* **STORED DATA**
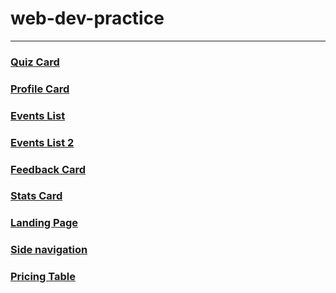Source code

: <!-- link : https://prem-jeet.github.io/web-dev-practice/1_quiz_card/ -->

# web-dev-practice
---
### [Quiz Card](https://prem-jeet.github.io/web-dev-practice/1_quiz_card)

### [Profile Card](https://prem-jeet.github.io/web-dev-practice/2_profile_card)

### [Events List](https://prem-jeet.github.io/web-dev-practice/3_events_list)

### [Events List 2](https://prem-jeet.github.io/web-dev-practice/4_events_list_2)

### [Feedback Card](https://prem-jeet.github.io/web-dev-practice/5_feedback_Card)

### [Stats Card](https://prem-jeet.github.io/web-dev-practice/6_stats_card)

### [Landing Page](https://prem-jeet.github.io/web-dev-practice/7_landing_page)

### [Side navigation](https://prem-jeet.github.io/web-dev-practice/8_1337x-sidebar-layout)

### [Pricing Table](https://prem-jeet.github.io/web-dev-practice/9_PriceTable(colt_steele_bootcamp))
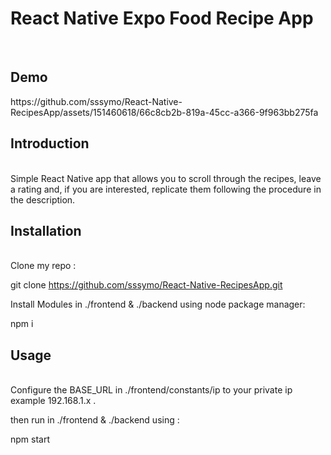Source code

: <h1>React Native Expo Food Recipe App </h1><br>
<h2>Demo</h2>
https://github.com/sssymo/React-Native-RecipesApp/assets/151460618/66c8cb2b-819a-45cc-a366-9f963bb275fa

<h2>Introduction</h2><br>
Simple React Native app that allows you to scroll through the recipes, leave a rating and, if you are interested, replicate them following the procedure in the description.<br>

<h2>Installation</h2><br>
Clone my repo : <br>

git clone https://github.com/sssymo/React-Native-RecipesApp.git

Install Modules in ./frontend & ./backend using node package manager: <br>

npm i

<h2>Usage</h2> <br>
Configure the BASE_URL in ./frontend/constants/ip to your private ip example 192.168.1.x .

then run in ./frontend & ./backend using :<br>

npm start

* **EXERCISE REQUIREMENTS**
Look through the lines above for "frontend". Say how many have it, and give no other words.

* **RESPONSE TO THE TASK**
3